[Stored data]
——————
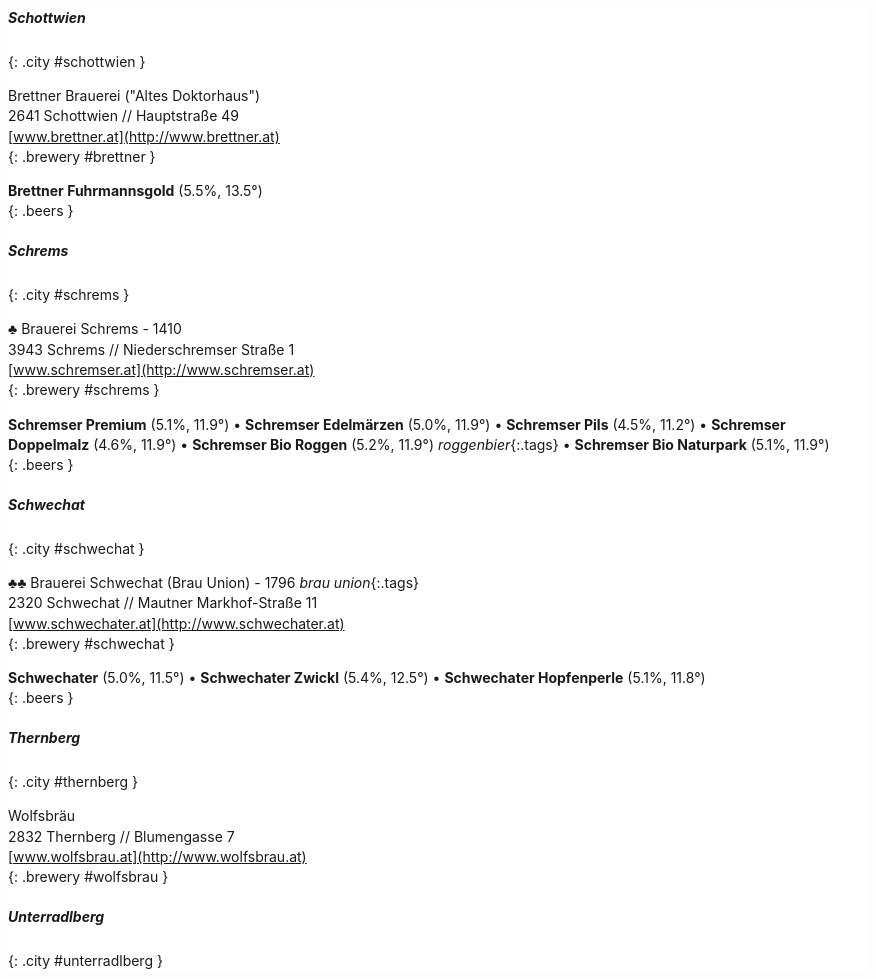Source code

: ##### Schottwien  
{: .city #schottwien }



 Brettner Brauerei ("Altes Doktorhaus")   <br>
2641 Schottwien // Hauptstraße 49  <br>
[www.brettner.at](http://www.brettner.at)  <br>
{: .brewery #brettner }

**Brettner Fuhrmannsgold** (5.5%, 13.5°)  
{: .beers }

##### Schrems  
{: .city #schrems }



♣  Brauerei Schrems  - 1410   <br>
3943 Schrems // Niederschremser Straße 1  <br>
[www.schremser.at](http://www.schremser.at)  <br>
{: .brewery #schrems }

**Schremser Premium** (5.1%, 11.9°)   • 
**Schremser Edelmärzen** (5.0%, 11.9°)   • 
**Schremser Pils** (4.5%, 11.2°)   • 
**Schremser Doppelmalz** (4.6%, 11.9°)   • 
**Schremser Bio Roggen** (5.2%, 11.9°) _roggenbier_{:.tags}  • 
**Schremser Bio Naturpark** (5.1%, 11.9°)  
{: .beers }

##### Schwechat  
{: .city #schwechat }



♣♣  Brauerei Schwechat (Brau Union)  - 1796  _brau union_{:.tags} <br>
2320 Schwechat // Mautner Markhof-Straße 11  <br>
[www.schwechater.at](http://www.schwechater.at)  <br>
{: .brewery #schwechat }

**Schwechater** (5.0%, 11.5°)   • 
**Schwechater Zwickl** (5.4%, 12.5°)   • 
**Schwechater Hopfenperle** (5.1%, 11.8°)  
{: .beers }

##### Thernberg  
{: .city #thernberg }



 Wolfsbräu   <br>
2832 Thernberg // Blumengasse 7  <br>
[www.wolfsbrau.at](http://www.wolfsbrau.at)  <br>
{: .brewery #wolfsbrau }


##### Unterradlberg  
{: .city #unterradlberg }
——————
REQUIRED WORK:
Copy out every item above word for word and line for line, leaving out the pictures.

RESPONSE AREA:
Source code

: ##### Schottwien  
{: .city #schottwien }



 Brettner Brauerei ("Altes Doktorhaus")   <br>
2641 Schottwien // Hauptstraße 49  <br>
[www.brettner.at](http://www.brettner.at)  <br>
{: .brewery #brettner }

**Brettner Fuhrmannsgold** (5.5%, 13.5°)  
{: .beers }

##### Schrems  
{: .city #schrems }



♣  Brauerei Schrems  - 1410   <br>
3943 Schrems // Niederschremser Straße 1  <br>
[www.schremser.at](http://www.schremser.at)  <br>
{: .brewery #schrems }

**Schremser Premium** (5.1%, 11.9°)   • 
**Schremser Edelmärzen** (5.0%, 11.9°)   • 
**Schremser Pils** (4.5%, 11.2°)   • 
**Schremser Doppelmalz** (4.6%, 11.9°)   • 
**Schremser Bio Roggen** (5.2%, 11.9°) _roggenbier_{:.tags}  • 
**Schremser Bio Naturpark** (5.1%, 11.9°)  
{: .beers }

##### Schwechat  
{: .city #schwechat }



♣♣  Brauerei Schwechat (Brau Union)  - 1796  _brau union_{:.tags} <br>
2320 Schwechat // Mautner Markhof-Straße 11  <br>
[www.schwechater.at](http://www.schwechater.at)  <br>
{: .brewery #schwechat }

**Schwechater** (5.0%, 11.5°)   • 
**Schwechater Zwickl** (5.4%, 12.5°)   • 
**Schwechater Hopfenperle** (5.1%, 11.8°)  
{: .beers }

##### Thernberg  
{: .city #thernberg }



 Wolfsbräu   <br>
2832 Thernberg // Blumengasse 7  <br>
[www.wolfsbrau.at](http://www.wolfsbrau.at)  <br>
{: .brewery #wolfsbrau }


##### Unterradlberg  
{: .city #unterradlberg }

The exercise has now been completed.